Criterion	Formula for d_min (solid shaft)	Notes
Torsion only	d = (16T / πτ_allow)^1/3	τ_allow = S_y / (2 · S_f) – von Mises
Bending only	d = (32M / πσ_allow)^1/3	σ_allow = S_y / S_f
Combined DE (von Mises)	d = (16 / πτ_allow × 2√((K_mM)² + (K_tT)²))^1/3	ASME distortion energy method
Stiffness (twist limit)	d = (32TL / πGθ_allow)^1/4	θ_allow in rad/m; L in metres
Hollow shaft factor	d_o = d_solid / (1 − k⁴)^{1/3 or 1/4}	k = d_i/d_o; strength or stiffness respectively

Governing criterion = the one requiring the largest diameter. Always round up to the nearest standard size in practice.

Common Questions

How is minimum shaft diameter calculated for torsion? +

From the torsion formula τ = 16T/(πd³), rearranging for solid shaft gives d = (16T / (πτ_allow))^1/3. The allowable shear stress is typically S_y/(2·S_f) using the von Mises criterion. For a hollow shaft with bore ratio k = d_i/d_o, divide the solid result by (1 − k⁴)^1/3.

What is the ASME distortion energy (DE) method? +

The DE method combines bending and torsion using the von Mises criterion: d = (16/(πτ_allow) × 2√((K_mM)² + (K_tT)²))^1/3. K_m and K_t are combined fatigue/shock factors for bending and torsion respectively. This is the most commonly used method for rotating shafts under combined loading.
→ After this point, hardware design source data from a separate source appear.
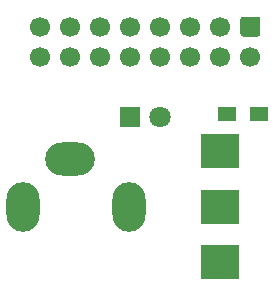
<source format=gbr>
%TF.GenerationSoftware,KiCad,Pcbnew,(5.1.9)-1*%
%TF.CreationDate,2021-03-02T23:47:49+00:00*%
%TF.ProjectId,Power In,506f7765-7220-4496-9e2e-6b696361645f,rev?*%
%TF.SameCoordinates,Original*%
%TF.FileFunction,Soldermask,Top*%
%TF.FilePolarity,Negative*%
%FSLAX46Y46*%
G04 Gerber Fmt 4.6, Leading zero omitted, Abs format (unit mm)*
G04 Created by KiCad (PCBNEW (5.1.9)-1) date 2021-03-02 23:47:49*
%MOMM*%
%LPD*%
G01*
G04 APERTURE LIST*
%ADD10R,1.500000X1.300000*%
%ADD11R,1.800000X1.800000*%
%ADD12C,1.800000*%
%ADD13R,3.300000X3.000000*%
%ADD14C,1.700000*%
%ADD15O,2.800000X4.200000*%
%ADD16O,4.200000X2.800000*%
G04 APERTURE END LIST*
D10*
%TO.C,R1*%
X150575000Y-86106000D03*
X147875000Y-86106000D03*
%TD*%
D11*
%TO.C,D1*%
X139700000Y-86360000D03*
D12*
X142240000Y-86360000D03*
%TD*%
D13*
%TO.C,SW1*%
X147320000Y-89300000D03*
X147320000Y-94000000D03*
X147320000Y-98700000D03*
%TD*%
D14*
%TO.C,J2*%
X132080000Y-81280000D03*
X134620000Y-81280000D03*
X137160000Y-81280000D03*
X139700000Y-81280000D03*
X142240000Y-81280000D03*
X144780000Y-81280000D03*
X147320000Y-81280000D03*
X149860000Y-81280000D03*
X132080000Y-78740000D03*
X134620000Y-78740000D03*
X137160000Y-78740000D03*
X139700000Y-78740000D03*
X142240000Y-78740000D03*
X144780000Y-78740000D03*
X147320000Y-78740000D03*
G36*
G01*
X149260000Y-77890000D02*
X150460000Y-77890000D01*
G75*
G02*
X150710000Y-78140000I0J-250000D01*
G01*
X150710000Y-79340000D01*
G75*
G02*
X150460000Y-79590000I-250000J0D01*
G01*
X149260000Y-79590000D01*
G75*
G02*
X149010000Y-79340000I0J250000D01*
G01*
X149010000Y-78140000D01*
G75*
G02*
X149260000Y-77890000I250000J0D01*
G01*
G37*
%TD*%
D15*
%TO.C,J1*%
X139620000Y-93980000D03*
D16*
X134620000Y-89980000D03*
D15*
X130620000Y-93980000D03*
%TD*%
M02*

</source>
When does the stiffness criterion govern? +

The stiffness criterion governs when the shaft is long relative to its load, typically in precision machinery or long drive shafts. The required diameter from stiffness is d = (32TL / (πGθ_lim))^1/4. Since this scales with L^1/4, doubling the shaft length only increases required diameter by about 19%.
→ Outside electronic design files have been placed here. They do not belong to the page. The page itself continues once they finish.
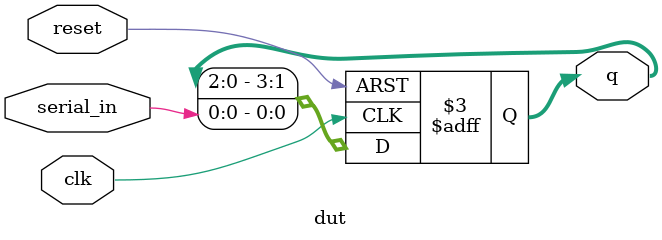
<source format=v>


module dut(
        input clk,reset,serial_in,
        output reg[3:0]q
);

always@(posedge clk or negedge reset)
    if(!reset)
        q=0;
    else
    begin
        q[0]<=serial_in;
        q[1]<=q[0];
        q[2]<=q[1];
        q[3]<=q[2];
    end
endmodule
</source>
What safety factor should I use for shaft design? +

For static loading: S_f = 1.5–2.0. For repeated loading (fatigue): S_f = 2.0–3.0, higher if stress concentrations are present (keyways, grooves, shoulders). AGMA and ASME recommend factors specific to application type. For preliminary design, S_f = 2.0 is a reasonable starting point.

Why is a hollow shaft more efficient than a solid shaft? +

Torsional stress is zero at the shaft centreline and maximum at the surface, so material near the centre contributes little to torsional resistance. Removing it with a bore (hollow shaft) gives a higher strength-to-weight ratio. With k = 0.6, a hollow shaft retains ~87% torsional strength at ~64% mass compared to a solid shaft of the same outer diameter. The calculator shows both solid and hollow required diameters for comparison.